§ **CHALLENGES**:
**A)** Before the rail editorial and the rows, state whether each statement below agrees with the rail editorial, answering yes or no and quoting the deciding words. (i) Passenger numbers are expected to rise by 30 per cent over the next 20 years. (ii) Some branch lines in Cornwall have had passenger rises of up to 40 per cent. (iii) Mr Darling's economies will roughly double the number of daily services.
**B)** Please list every way the rail editorial says Alistair Darling suggested the rail network would cope with more passengers.
**C)** Write the next part of the rail editorial, picking up after its final sentence.

§ **TEXT SECTION**:
▼▼▼
Darling's credibility on transport nears the end of the line.

Double-decker trains, a new high-speed North-South line, longer trains - these were some of the ways Alistair Darling suggested this week that Britain's crowded rail network would cope with the expected 30 per cent increase in passengers, some 300 million additional rail journeys, in the next 20 years. There is little reason to think that these vague promises have any more substance to them than John Prescott's much trumpeted ten-year development plan for the railways, of which almost nothing now remains. Not only is the Transport Secretary reheating old ideas that have already proved costly and impractical; but while offering such pap to an impatient travelling public, his department is cutting services, scrapping development plans and eroding whatever little independence the privatised train operating companies still have.

Thanks to local initiatives and successful marketing, many of Britain?s loss-making branch lines are now enjoying a sharp growth in passengers. In Cornwall, some have had rises of up to 40 per cent. But so eager is Mr Darling to cut costs that he is now insisting on economies that will almost halve the number of daily services. Train companies, straining to pay inflated premiums to run franchises, also propose to save leasing costs by storing coaches in sidings. The result will be fewer services, more crowded trains and the decline of lines that have been relieving road congestion in Cornwall and other tourist areas.
▲▲▲
§ **DATA EXTRACT**:
▼▼▼
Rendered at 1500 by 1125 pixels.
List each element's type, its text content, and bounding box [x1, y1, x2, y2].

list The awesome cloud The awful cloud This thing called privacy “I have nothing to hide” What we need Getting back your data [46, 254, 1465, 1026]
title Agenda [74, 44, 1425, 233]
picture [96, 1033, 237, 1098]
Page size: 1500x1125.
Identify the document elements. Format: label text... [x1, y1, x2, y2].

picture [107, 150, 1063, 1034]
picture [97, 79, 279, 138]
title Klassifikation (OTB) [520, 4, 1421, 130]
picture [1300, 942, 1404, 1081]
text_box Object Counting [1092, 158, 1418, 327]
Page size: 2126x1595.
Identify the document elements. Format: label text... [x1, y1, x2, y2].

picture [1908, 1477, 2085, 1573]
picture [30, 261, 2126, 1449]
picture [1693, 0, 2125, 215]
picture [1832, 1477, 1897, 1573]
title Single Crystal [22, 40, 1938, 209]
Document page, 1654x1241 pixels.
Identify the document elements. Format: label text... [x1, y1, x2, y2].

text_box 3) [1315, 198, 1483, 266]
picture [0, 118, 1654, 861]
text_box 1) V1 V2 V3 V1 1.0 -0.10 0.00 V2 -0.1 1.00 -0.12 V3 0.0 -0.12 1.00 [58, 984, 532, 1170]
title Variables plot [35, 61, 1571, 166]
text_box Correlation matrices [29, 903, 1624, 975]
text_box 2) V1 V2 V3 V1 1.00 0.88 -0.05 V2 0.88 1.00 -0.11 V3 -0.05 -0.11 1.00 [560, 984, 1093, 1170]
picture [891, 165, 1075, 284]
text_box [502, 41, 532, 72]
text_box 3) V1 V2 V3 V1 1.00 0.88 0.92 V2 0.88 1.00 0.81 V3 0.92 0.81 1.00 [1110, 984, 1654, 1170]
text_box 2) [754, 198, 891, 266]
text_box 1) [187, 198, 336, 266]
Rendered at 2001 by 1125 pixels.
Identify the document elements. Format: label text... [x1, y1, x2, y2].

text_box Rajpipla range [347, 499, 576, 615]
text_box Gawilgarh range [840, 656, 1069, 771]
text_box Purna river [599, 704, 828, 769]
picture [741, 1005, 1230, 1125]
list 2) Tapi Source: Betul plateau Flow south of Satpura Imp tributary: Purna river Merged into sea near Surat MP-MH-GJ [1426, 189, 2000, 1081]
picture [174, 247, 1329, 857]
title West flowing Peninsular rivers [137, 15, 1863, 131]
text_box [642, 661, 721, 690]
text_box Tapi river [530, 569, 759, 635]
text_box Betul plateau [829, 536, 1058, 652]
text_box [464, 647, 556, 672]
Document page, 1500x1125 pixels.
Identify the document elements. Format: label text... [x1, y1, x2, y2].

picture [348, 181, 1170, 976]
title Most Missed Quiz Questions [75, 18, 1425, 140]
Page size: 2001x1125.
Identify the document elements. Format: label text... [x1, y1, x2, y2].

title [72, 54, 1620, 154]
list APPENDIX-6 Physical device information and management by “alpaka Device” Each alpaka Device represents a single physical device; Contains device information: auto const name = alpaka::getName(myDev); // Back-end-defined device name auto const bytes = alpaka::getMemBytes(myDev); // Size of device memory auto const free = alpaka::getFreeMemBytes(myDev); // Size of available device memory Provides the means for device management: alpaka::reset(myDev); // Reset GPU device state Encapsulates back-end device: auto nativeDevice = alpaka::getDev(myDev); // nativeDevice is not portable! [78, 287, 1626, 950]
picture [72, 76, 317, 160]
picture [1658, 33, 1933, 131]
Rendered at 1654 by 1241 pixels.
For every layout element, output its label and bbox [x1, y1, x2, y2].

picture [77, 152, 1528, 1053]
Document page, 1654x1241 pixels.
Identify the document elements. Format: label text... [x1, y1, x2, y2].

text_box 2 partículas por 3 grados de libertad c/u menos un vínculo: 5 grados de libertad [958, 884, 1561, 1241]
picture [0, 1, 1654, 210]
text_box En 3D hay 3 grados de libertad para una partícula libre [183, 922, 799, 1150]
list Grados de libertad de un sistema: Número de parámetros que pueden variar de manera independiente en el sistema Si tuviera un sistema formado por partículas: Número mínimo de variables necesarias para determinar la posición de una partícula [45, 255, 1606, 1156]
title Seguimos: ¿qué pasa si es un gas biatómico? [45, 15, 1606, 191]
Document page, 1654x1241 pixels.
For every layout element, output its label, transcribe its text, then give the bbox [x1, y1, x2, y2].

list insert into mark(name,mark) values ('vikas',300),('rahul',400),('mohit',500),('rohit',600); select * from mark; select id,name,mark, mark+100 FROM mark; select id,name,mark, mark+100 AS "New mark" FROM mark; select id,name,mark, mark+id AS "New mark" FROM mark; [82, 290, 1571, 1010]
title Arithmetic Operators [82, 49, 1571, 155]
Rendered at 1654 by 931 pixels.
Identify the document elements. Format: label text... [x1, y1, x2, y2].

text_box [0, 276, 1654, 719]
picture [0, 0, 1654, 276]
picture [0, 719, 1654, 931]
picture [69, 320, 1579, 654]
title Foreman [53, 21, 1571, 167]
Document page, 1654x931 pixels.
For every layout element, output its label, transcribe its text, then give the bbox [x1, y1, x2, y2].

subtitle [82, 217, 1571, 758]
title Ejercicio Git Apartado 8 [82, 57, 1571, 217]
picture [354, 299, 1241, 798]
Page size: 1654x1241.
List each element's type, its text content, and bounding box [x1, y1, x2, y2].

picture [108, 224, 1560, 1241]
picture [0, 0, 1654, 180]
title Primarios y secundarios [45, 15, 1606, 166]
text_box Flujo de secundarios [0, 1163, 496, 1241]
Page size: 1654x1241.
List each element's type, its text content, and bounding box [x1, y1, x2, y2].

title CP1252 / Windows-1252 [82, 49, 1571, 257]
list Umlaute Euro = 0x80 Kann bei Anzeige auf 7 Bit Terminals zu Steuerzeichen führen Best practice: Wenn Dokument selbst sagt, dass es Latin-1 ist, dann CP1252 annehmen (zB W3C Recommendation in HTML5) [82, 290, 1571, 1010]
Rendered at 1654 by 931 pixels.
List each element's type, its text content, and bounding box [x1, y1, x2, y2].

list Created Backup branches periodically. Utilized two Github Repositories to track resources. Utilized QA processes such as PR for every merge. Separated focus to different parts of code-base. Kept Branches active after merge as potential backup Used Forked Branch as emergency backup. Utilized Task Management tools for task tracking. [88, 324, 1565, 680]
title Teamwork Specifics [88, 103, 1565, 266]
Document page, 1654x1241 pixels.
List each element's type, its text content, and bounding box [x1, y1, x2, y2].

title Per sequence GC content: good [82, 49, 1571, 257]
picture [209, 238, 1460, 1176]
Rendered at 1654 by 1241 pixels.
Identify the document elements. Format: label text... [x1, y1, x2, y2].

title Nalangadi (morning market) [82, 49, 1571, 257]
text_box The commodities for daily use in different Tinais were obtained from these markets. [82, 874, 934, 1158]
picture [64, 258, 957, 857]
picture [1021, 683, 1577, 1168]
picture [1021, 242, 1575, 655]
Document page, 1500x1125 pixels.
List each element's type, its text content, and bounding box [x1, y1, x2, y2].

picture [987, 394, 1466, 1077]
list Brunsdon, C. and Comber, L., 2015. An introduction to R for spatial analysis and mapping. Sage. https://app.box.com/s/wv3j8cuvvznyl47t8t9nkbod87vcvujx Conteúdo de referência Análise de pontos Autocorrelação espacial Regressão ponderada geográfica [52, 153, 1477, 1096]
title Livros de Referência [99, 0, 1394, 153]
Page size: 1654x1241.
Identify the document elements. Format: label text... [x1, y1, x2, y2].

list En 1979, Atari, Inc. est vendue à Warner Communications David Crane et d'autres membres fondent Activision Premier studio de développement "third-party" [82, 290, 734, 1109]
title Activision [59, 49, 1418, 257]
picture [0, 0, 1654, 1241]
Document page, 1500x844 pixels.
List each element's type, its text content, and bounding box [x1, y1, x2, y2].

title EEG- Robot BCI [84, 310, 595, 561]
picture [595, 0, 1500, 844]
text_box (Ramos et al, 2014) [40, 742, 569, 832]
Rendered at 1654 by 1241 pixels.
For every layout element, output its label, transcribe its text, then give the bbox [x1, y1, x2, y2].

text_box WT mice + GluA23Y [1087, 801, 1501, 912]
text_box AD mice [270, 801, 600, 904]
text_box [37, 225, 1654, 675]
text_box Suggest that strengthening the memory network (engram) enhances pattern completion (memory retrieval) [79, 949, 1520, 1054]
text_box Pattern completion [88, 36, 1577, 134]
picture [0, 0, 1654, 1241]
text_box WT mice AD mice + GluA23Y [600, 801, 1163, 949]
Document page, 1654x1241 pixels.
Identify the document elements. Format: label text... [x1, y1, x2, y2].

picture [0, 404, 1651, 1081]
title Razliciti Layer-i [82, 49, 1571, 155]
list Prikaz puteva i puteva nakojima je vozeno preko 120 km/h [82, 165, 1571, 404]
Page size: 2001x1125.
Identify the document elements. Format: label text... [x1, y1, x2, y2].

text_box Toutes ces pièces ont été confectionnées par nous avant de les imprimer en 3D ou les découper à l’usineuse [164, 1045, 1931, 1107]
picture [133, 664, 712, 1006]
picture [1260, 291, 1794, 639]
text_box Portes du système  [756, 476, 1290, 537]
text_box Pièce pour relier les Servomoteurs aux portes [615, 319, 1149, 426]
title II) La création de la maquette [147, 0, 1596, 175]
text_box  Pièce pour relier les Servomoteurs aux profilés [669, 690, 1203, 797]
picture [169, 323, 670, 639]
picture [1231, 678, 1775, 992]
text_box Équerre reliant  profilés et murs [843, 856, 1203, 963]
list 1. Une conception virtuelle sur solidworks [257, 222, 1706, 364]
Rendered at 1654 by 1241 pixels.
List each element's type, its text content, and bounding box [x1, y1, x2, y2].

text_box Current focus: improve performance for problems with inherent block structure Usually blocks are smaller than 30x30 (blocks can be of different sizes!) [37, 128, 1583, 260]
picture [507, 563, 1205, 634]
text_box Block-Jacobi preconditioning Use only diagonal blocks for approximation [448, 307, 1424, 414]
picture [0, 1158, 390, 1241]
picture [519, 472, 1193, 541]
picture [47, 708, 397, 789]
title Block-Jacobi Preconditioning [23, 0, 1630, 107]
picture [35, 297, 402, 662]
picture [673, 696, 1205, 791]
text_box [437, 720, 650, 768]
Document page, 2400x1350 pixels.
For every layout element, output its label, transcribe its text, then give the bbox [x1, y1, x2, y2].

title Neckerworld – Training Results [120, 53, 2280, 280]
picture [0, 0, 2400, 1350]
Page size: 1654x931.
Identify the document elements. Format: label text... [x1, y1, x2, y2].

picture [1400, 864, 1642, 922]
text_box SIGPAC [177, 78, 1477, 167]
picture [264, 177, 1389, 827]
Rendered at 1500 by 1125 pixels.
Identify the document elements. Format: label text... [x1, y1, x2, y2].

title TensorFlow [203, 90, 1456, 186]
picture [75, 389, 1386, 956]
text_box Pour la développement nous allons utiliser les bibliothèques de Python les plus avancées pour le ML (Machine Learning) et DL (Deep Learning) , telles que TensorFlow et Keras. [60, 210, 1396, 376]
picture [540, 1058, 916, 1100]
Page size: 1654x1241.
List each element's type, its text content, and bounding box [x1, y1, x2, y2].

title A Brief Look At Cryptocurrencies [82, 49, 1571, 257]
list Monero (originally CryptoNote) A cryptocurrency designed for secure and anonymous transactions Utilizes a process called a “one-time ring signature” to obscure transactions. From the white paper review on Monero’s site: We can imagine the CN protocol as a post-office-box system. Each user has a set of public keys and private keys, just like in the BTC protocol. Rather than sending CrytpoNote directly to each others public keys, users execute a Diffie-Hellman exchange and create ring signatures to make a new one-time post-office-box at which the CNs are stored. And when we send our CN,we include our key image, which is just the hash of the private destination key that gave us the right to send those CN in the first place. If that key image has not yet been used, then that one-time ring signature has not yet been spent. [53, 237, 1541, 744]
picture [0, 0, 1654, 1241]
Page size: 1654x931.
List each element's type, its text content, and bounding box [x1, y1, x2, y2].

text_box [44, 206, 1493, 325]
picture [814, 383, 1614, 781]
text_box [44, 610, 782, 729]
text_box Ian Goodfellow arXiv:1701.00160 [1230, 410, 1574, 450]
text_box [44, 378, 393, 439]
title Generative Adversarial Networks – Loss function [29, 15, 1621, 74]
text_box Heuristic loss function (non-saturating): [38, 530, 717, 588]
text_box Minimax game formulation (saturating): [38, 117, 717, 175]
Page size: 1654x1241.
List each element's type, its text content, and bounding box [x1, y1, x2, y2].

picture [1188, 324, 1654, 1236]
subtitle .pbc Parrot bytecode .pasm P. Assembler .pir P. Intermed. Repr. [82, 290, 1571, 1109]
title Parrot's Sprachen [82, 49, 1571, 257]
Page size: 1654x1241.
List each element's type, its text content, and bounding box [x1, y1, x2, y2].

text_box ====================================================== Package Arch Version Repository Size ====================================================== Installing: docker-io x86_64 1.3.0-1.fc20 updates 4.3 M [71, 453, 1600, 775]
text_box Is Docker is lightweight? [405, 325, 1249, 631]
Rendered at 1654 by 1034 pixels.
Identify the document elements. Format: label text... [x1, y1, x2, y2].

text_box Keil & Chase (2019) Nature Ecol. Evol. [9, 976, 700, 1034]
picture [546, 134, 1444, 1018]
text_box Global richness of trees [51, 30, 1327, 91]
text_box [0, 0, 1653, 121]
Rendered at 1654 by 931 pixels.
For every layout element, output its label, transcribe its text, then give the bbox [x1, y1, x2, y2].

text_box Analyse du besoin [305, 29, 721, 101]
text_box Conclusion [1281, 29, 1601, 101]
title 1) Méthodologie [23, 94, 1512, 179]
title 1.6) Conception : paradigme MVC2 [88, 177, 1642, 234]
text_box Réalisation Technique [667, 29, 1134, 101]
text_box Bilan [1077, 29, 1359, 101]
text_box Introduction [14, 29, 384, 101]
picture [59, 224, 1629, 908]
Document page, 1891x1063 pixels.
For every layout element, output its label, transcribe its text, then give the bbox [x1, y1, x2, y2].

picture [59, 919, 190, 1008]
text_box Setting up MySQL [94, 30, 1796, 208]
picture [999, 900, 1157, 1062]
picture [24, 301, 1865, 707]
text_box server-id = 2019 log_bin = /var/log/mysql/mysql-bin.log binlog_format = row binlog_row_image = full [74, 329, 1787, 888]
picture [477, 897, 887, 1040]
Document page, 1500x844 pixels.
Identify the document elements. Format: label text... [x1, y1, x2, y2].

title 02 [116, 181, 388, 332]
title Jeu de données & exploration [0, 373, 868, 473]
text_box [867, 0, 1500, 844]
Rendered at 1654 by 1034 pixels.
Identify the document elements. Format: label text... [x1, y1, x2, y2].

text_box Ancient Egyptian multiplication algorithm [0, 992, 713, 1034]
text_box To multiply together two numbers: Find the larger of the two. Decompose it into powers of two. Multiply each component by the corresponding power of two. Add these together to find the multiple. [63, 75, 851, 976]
▲▲▲
§ **ANSWER LIST**:
**A)**
(i) Yes: "the expected 30 per cent increase in passengers"
(ii) Yes: "In Cornwall, some have had rises of up to 40 per cent."
(iii) No: "economies that will almost halve the number of daily services"

**B)**
Double-decker trains
A new high-speed North-South line
Longer trains

**C)**
Meanwhile, Mr Darling has been quietly axing infrastructure spending intended to ease, quickly and relatively cheaply, the bottlenecks. Plans for chords, crossings and relief lines have been scrapped, reopenings deferred, vital new freight routes - such as a reinstated Oxford-Cambridge line - abandoned. Instead, he has repeated pie-in-the-sky proposals that, even if approved, would not be ready for years. Double-decker trains sound fine; but who will pay to have the bridges raised and tunnels widened? Longer trains are logical; but unless platforms are lengthened, or the objections of busybodies such as the Health and Safety Executive are overruled, such simple measures will not happen. As for talk of a new high-speed line, passengers can see, from the stuttering development of Crossrail in London how averse governments, especially this one, are to long-term infrastructure investment.

After several years of successfully keeping a low profile, Mr Darling is finding that inoffensiveness is no substitute for policy. He says railways are not in the business of "carting fresh air around the country". He should halt the cartage of hot air in Whitehall.